BootsnAll Travel Network



travelling in the twenty-first century

by a tired Mama
Yangshuo to Guangzhou, China

Take a red plastic bag that’s hanging beside the door to put your shoes in before you creep along to the end where you are going to spend the rest of the night. Go quietly, because it’s almost full and even though it’s only 8:30 most other passengers are snuggled up, already asleep.
Are you in an aeroplane? No, it’s more comfortable than that.
On a train? Negative again; definitely less room than a train sleeper, and ever-so-much-more bumpy once you get going.
You’re on an overnight sleeper bus, not that there’ll be a lot of sleeping! Across the width of the bus there are three rows of berths and two aisles, all of which are narrow. Along the length of the bus, the berths are cleverly sandwiched together, heads raised above the person-behind-you’s feet. This slight incline is just enough to ensure you spend the night slipping down the bed – that is, unless your legs are big enough to NOT allow you to actually fit in the designated leg space. That would be Rob. Thankfully, among others, we had the lower berths at the very back of the bus, which were essentially mattresses on the floor and he was able to let his non-pygmy legs stretch down the aisle. We giggle to think what a night he’d have had if he had been given an upper berth. As it was, we had ER2 squeezed on the floor between us and she had a restless night – having fallen off a swing a few hours before, she was sporting an egg on the back of her head the size of a….well, a good-sized chicken’s egg….and every time she rolled onto it she stirred. Then there were the bumps we flew over aeroplane-style….and the oncoming traffic, whose lane we shared and retreated hastily from far too often. As if these factors were not enough to keep one from sleeping, there were televisions showing Chinese war movies complete with slashing swords and galloping horses and endless rounds of gunfire. Soon after midnight we were treated to a Chinaman-goes-to-rescue-princess-from-Nevada-desert Western. Halfway through this gripping tale it was lightning quick pitstop time. Poor ol’ Mboy6 was not exactly awake, and lacking the time to tuck shoelaces into his shoes, managed to fall flat on his face – twice! Better on the road than anywhere near the toilets themselves – that would have been messy, smelly and totally disgusting. Overflowing as they were.
The Western continued and I began to despair of getting ANY sleep. But it was the last movie for the night, and unlike the daytime Thai busses, it was not followed with studio-shot reality shows with hordes of screaming schoolgirls. Small mercy.

“Guangzhou. Guangzhou.”
What? It’s still dark. It’s only 5:30 – we’re not meant to arrive for another half hour. We were just about to start gathering our belongings together. But the bus has stopped and we have been gestured at to remove ourselves right now. Hurriedly we wake sleeping children, collect socks and water bottles and daypacks and jackets and boots and emergency breakfast supplies, hoping wildly that nothing has been left behind – in the darkness we can’t see a thing.
We disembark, but where is the bus station? We have been dropped at the side of the road, and not just any road. This is a major expressway, with a spaghetti-like tangle of roads snaking around us and towering over us, bridges above and beside.
Maybe we are at the right place, after all. Someone’s expecting us! Half a dozen taxi drivers are all waiting to take us wherever we want to go for the handsome sum of one red hundred yuan note. We wave the GPS unit under their noses, inform them they will use the metre and everyone laughs heartily. But first we need to find our destination. So there on the side of a humming Guangzhou highway before dawn with a background murmur of I-still-want-to-be-sleeping-grizzle from the smallest choristers, we crank up the laptop. It’s what you do when a printer didn’t make it to the list of essential travel items. And it contains directions in Chinese characters to our destination, which mean nothing to us, but enough to our chauffeurs to enable them to get us there for well under half their first-suggested price.

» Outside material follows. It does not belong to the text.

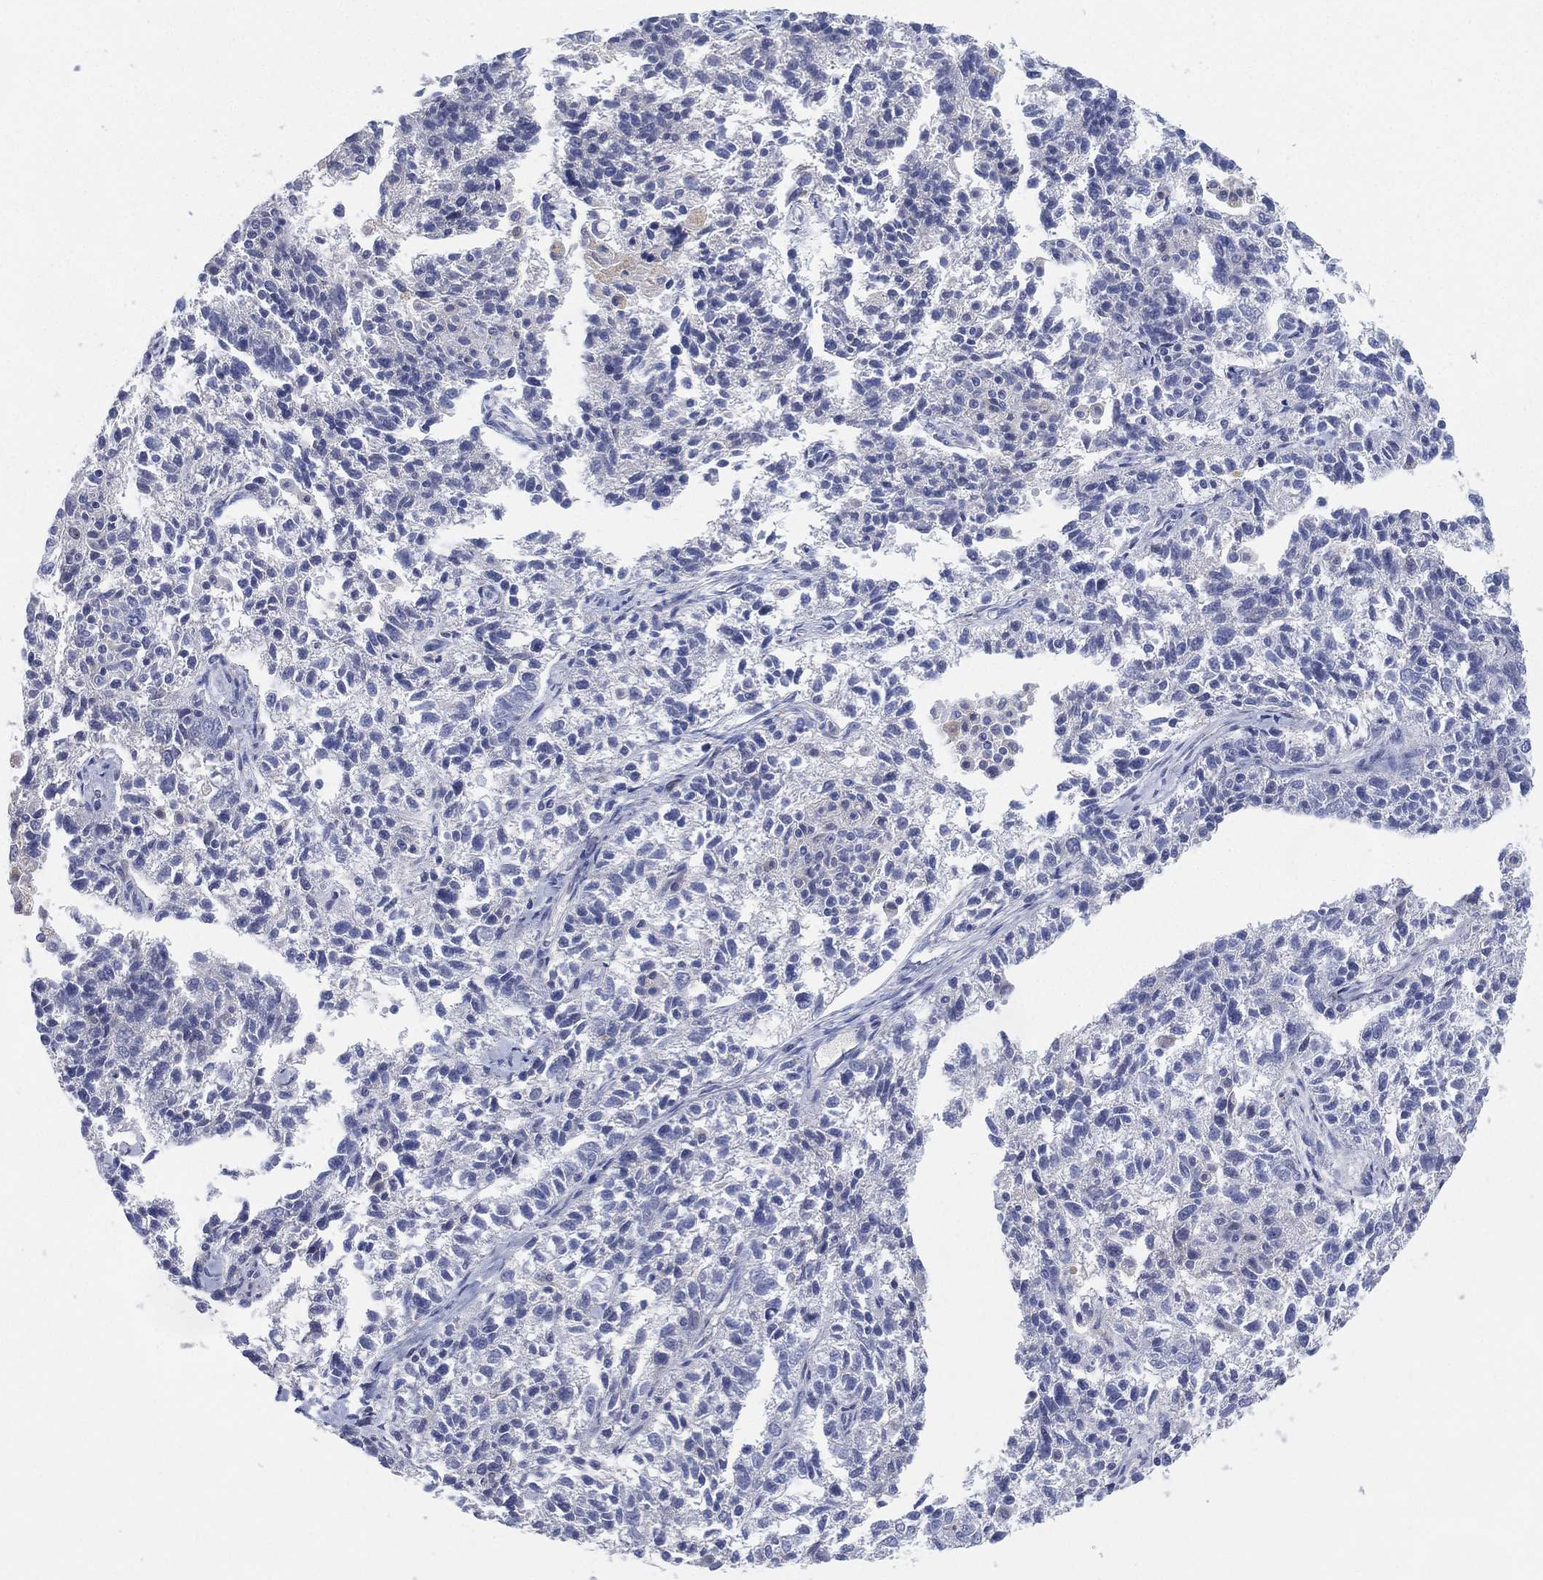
{"staining": {"intensity": "negative", "quantity": "none", "location": "none"}, "tissue": "ovarian cancer", "cell_type": "Tumor cells", "image_type": "cancer", "snomed": [{"axis": "morphology", "description": "Cystadenocarcinoma, serous, NOS"}, {"axis": "topography", "description": "Ovary"}], "caption": "Tumor cells show no significant positivity in ovarian cancer. (DAB (3,3'-diaminobenzidine) immunohistochemistry (IHC), high magnification).", "gene": "GALNS", "patient": {"sex": "female", "age": 71}}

We are reminded later in the afternoon that we are travelling in modern times. Happily settled in our apartment, it seems prudent to catch up on a little of the lost night’s sleep. However, there’s a pneumatic drill woodpeckering away at the concrete floor directly above us. So loud it is, we cannot hear each other, even if we shout.
Children are so exhausted they all slumber despite the racket…..Rob texts (I bet Marco Polo didn’t do that!) the apartment oversee-er, and we are shifted to a new one within an hour. Seriously good service. Especially as we are now in a larger suite with city and park views depending where you look, in-room internet, daily washing and cleaning service, and best of all a shower with a door so it does not splash all over the bathroom floor and toilet seat. Modern luxury, modern travelling.